News | Public Sector

Here’s What Drivers Actually Do When They Encounter Speed Cameras

February 23, 2026

Speed cameras don’t suffer from a lack of opinions.

Some call them essential safety tools. Others call them revenue machines. Critics argue they create “compliance at a pole.” Drivers slow down for the camera. Then speed right back up.

But for public agencies, the real question isn’t philosophical. It’s practical:

Do speed cameras change driver behavior in a measurable, lasting way?

To answer that, we analyzed real-world driving patterns in Kenmore, Washington using anonymized telematics-derived analytics from CMT’s Road Safety Platform, StreetVision. Instead of debating theory, we looked at what drivers actually did before and after enforcement changed.

The Setting: A School Zone With Clear Signals

Along 73rd Ave NE near Kenmore Elementary, drivers encounter:

  • “Photo enforced ahead” signs
  • Speed feedback signs
  • Flashing lights when the 20 mph school zone is active

During school hours, the limit drops to 20 mph. At other times, it returns to 30 mph. Drivers exceeding the limit by 6 mph or more are cited.

Importantly, the corridor gives drivers multiple cues before they reach the camera. That makes it a useful case study: behavior here isn’t shaped by surprise, it’s shaped by awareness and enforcement.

What StreetVision Shows at the Road Level

Using StreetVision, we visualized speeds along 73rd Ave NE and surrounding streets.

At a corridor view, speeds clearly drop inside the school zone. But that alone doesn’t prove enforcement is the driver. Some motorists may slow out of caution. Others may encounter turning vehicles.

To dig deeper, we examined behavior by time of day.

StreetVision’s heat map analysis shows a sharp decline in speeding exactly when school zone flashers activate — around 8am, 4pm, and early-release Wednesdays. In October 2024, only about 30% of trips exceeded 20 mph during active school zone hours. Outside those windows, speeds increased again.

Drivers were responding. But to isolate speed cameras as the driver, we needed a policy change.

A Natural Experiment: Expanding to 24/7 Enforcement

Since 2023, cameras enforced speed limits only during active school zone hours.

On November 2, 2025, enforcement expanded to 24/7. Drivers exceeding 30 mph outside school hours would now be cited. For 60 days, violations resulted in warnings only, and the change was publicly communicated.

From an evaluation perspective, this was ideal:

  • Infrastructure remained unchanged.
  • Drivers were already familiar with signage.
  • Only enforcement policy shifted.

Using StreetVision’s weekly trend analytics, we compared behavior before and after the change.

The Result: A Measurable, Sustained Reduction

Within two weeks of expanded enforcement:

  • Speeds above 30 mph dropped by 7 percentage points — a 30% relative reduction.
  • Speeds above 35 mph fell by 39%.

There was a brief spike during winter break, when the school zone was inactive. Once school resumed, speeds declined again.

The timing indicates speed camera enforcement, not random fluctuation or some drivers being cautious, drove the change.

What About Unintended Consequences?

One common concern is drivers might brake abruptly when approaching cameras, introducing new safety risks.

Using StreetVision’s hard braking analytics, we tested that assumption.

We found no significant increase in hard braking events after enforcement expanded. Drivers slowed, but not erratically.

For agencies evaluating tradeoffs, that distinction matters.

Why This Matters for Safe System and Vision Zero Strategies

The Safe System approach is built on a simple premise: human mistakes are inevitable, but deaths and serious injuries are not.

Speed plays a central role in crash severity, particularly for vulnerable road users. Lower speeds reduce both crash likelihood and injury severity.

This case study shows:

  • Enforcement policy changes can shift behavior quickly
  • Effects can be measured within weeks
  • Impact can be validated at the road-segment level
  • Adjustments can be made based on evidence, not assumptions

For Vision Zero and Safe System leaders, that capability is powerful.

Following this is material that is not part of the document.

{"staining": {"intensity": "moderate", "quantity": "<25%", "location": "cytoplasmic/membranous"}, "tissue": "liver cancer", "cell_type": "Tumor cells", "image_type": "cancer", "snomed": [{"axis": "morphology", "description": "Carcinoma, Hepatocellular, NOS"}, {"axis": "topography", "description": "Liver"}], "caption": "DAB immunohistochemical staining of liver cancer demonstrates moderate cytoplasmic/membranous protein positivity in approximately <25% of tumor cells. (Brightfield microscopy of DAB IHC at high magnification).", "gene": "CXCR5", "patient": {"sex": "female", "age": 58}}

Instead of waiting years for crash trends to emerge, agencies can use platforms like StreetVision to:

  • Monitor speeding in high-risk corridors
  • Evaluate pre- and post-policy changes
  • Detect spillover or displacement effects
  • Communicate outcomes transparently

That shifts the conversation from “Do cameras feel effective?” to “Are we reducing risk where it matters most?”

Moving the Debate From Opinion to Evidence

Speed cameras will likely always generate debate. That’s healthy in public policy.

But debates are more productive when grounded in measurable behavior.

In Kenmore, expanding enforcement led to significant and sustained reductions in speeding inside a school zone. Without introducing new observable risk behaviors.

For agencies committed to protecting vulnerable road users and delivering on Vision Zero commitments, that’s not just interesting, It’s actionable.